#### Information shown
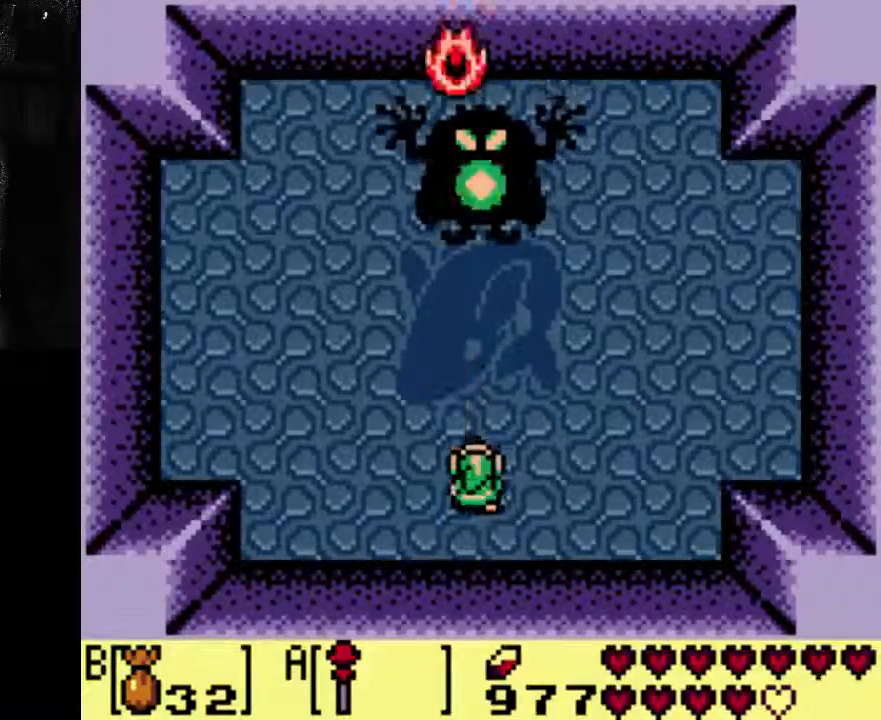
{"dt_ms": 500, "buttons": [], "left_stick": "center", "right_stick": "center", "events": [[333, "DPAD_DOWN", "down"], [400, "DPAD_DOWN", "up"]]}
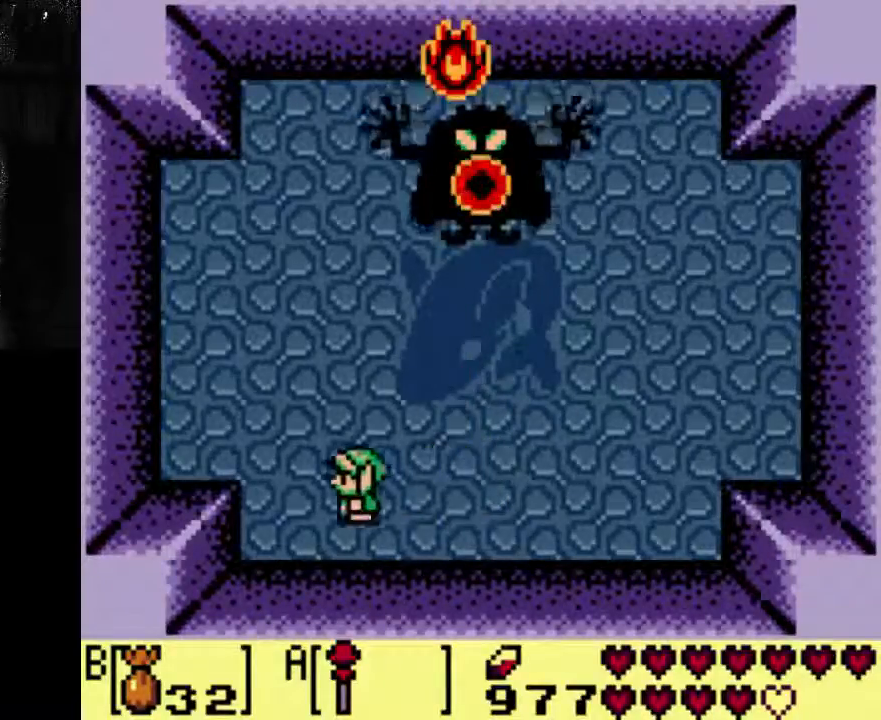
{"dt_ms": 500, "buttons": ["A"], "left_stick": "center", "right_stick": "center", "events": [[33, "DPAD_DOWN", "down"], [233, "DPAD_DOWN", "up"], [467, "A", "down"]]}
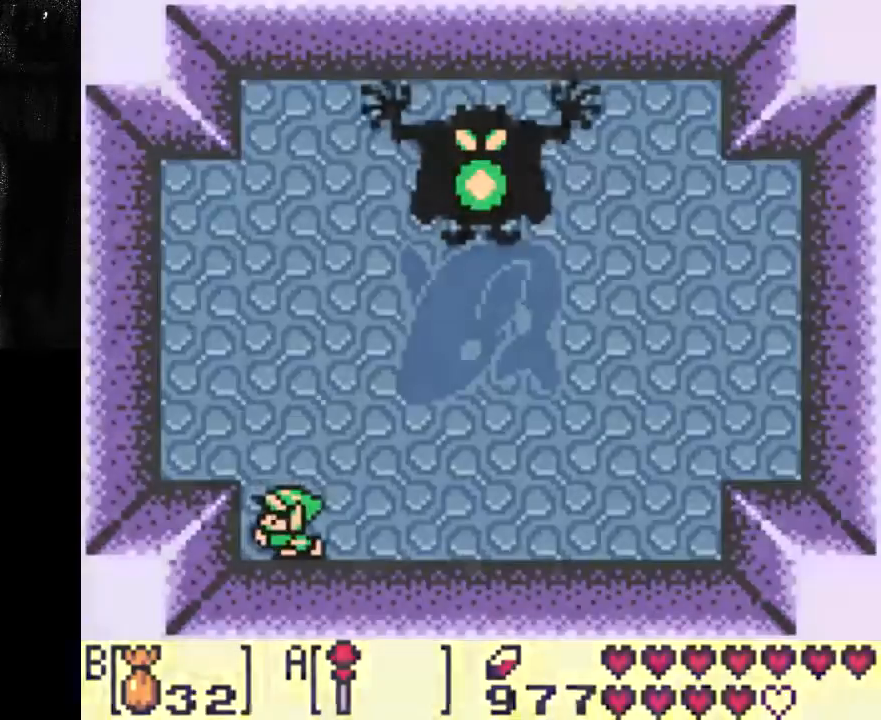
{"dt_ms": 500, "buttons": [], "left_stick": "center", "right_stick": "center", "events": [[133, "A", "up"]]}
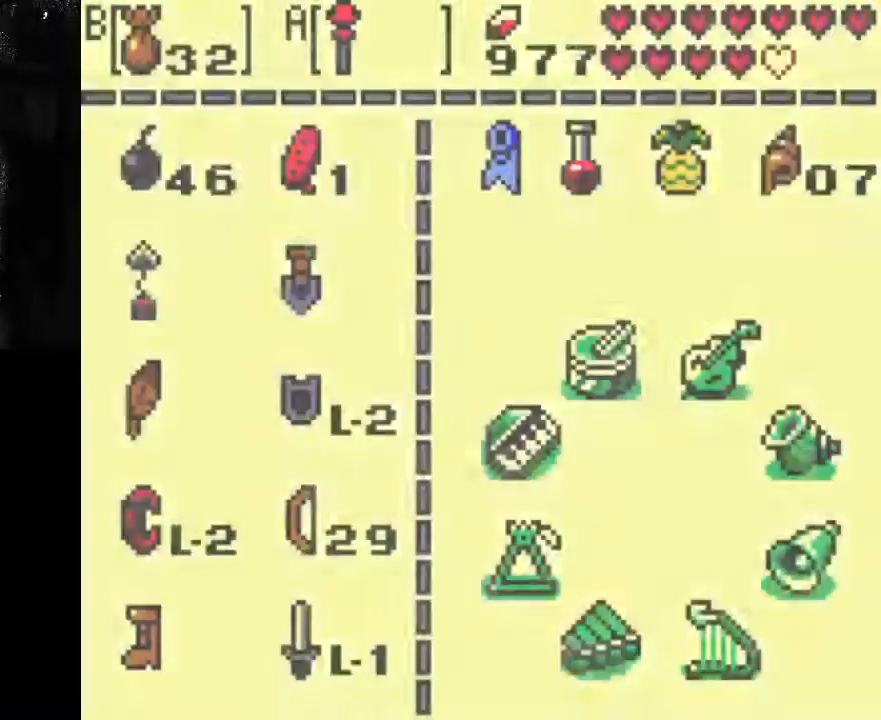
{"dt_ms": 500, "buttons": [], "left_stick": "center", "right_stick": "center", "events": []}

#### What you will do
Print the material word for word; images are to be left out.

#### Response area
{"dt_ms": 500, "buttons": [], "left_stick": "center", "right_stick": "center", "events": [[333, "DPAD_DOWN", "down"], [400, "DPAD_DOWN", "up"]]}
{"dt_ms": 500, "buttons": ["A"], "left_stick": "center", "right_stick": "center", "events": [[33, "DPAD_DOWN", "down"], [233, "DPAD_DOWN", "up"], [467, "A", "down"]]}
{"dt_ms": 500, "buttons": [], "left_stick": "center", "right_stick": "center", "events": [[133, "A", "up"]]}
{"dt_ms": 500, "buttons": [], "left_stick": "center", "right_stick": "center", "events": []}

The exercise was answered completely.